2. Citing again to OCGA § 40-6-392 (a) (1) (A), Gidey similarly claims that he was entitled to a directed verdict on the alcohol concentration charge because the State failed to show that the breath tests were performed on a machine operated with all its electronic and operating components properly attached and in good working order. As found in Division 1, however, the State presented competent circumstantial evidence sufficient to make the showing required by Section 40-6-392 (a) (1) (A). Gidey was not entitled to a directed verdict on this ground.
3. Finally, Gidey argues that the sentence imposed by the trial court is disproportionate and unduly harsh. The trial court sentenced Gidey to thirty days in custody, eleven months on probation, 40 hours of community service, a single fine of $1000 on the two alcohol counts, and a $1000 fine for failure to maintain lane. We find no error.

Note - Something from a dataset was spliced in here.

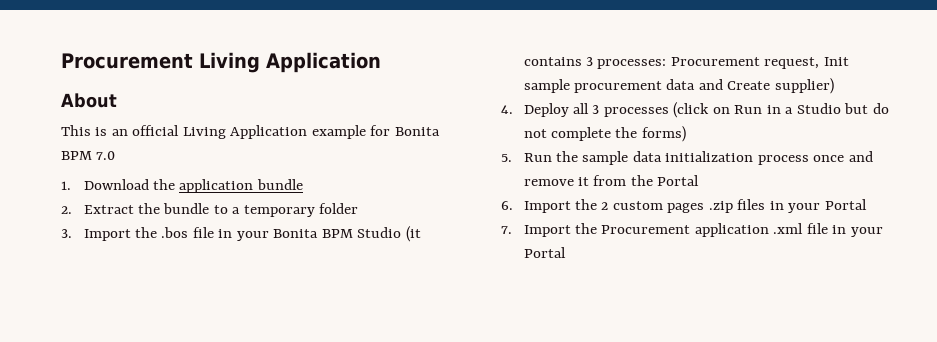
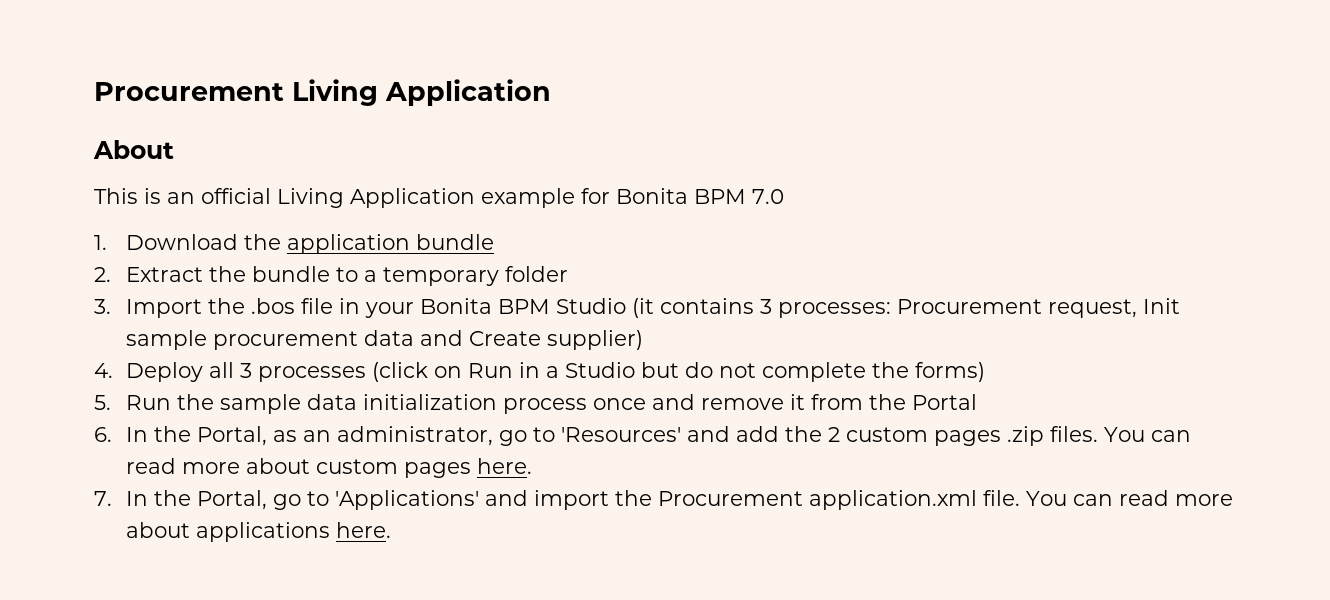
[523,201,571,213] Import -> [125,426,779,446] In the Portal, as an administrator, go to 'Resources' and add
[737,199,867,213] [501,223,883,237] [523,247,566,258] files in your Portal // 7. Import the Procurement application .xml file in your Portal -> [1049,426,1191,442] [125,458,532,478] [94,490,1233,510] [125,522,391,542] files. You can read more about custom pages here. // 7. In the Portal, go to 'Applications' and import the Procurement application.xml file. You can read more about applications here.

The record shows that this was Gidey's first offense for driving under the influence of alcohol. The statutory guidelines for sentencing a first offender under OCGA § 40-6-391 provides generally for (1) a fine of not less than $300 or more than $1000; (2) a period of imprisonment of not less than ten days or more than 12 months, which may be suspended, stayed or probated; and (3) not less than 40 hours of community service. OCGA § 40-6-391 (c) (1). The maximum punishment for failure to maintain lane is a fine up to $1000 or confinement not to exceed 12 months, or both. OCGA § 17-10-3 (a); OCGA § 40-6-1.
Gidey's sentence falls within the range of statutorily prescribed punishment for his offenses. He argues on appeal, however, that his sentence is unduly harsh in comparison with the sentence normally imposed upon first offenders who elect to plead nolo contendere and that the trial court improperly punished him for exercising his right to trial by jury. This claim has no merit. We have recognized that a trial court does not engage in unconstitutional "vindictiveness" by imposing a harsher sentence following a jury trial than may have been imposed if the defendant had accepted a plea bargain. Allen v. State, 193 Ga. App. 670, 671-672 ( 388 S.E.2d 889) (1989). Rather, the trial court is "merely `following through' on the inevitable and permissible `threat' which is implicit in any plea bargain situation — that rejection of the plea bargain may diminish or destroy the very rationale for the imposition of a lenient sentence." Id. at 671.
The sentencing guidelines established in OCGA § 40-6-391 (c) (1) govern penalties imposed on all DUI first offenders, including those who plead nolo contendere. OCGA § 40-6-391.1.
Gidey's sentence is not "`grossly out of proportion to the severity of the crime.' [Cit.]" Haygood v. State, 225 Ga. App. 81, 83 (2) ( 483 S.E.2d 302) (1997). Accordingly, we find no error in the trial court's sentence.
Judgment affirmed. Birdsong, P.J., and Eldridge, J., concur.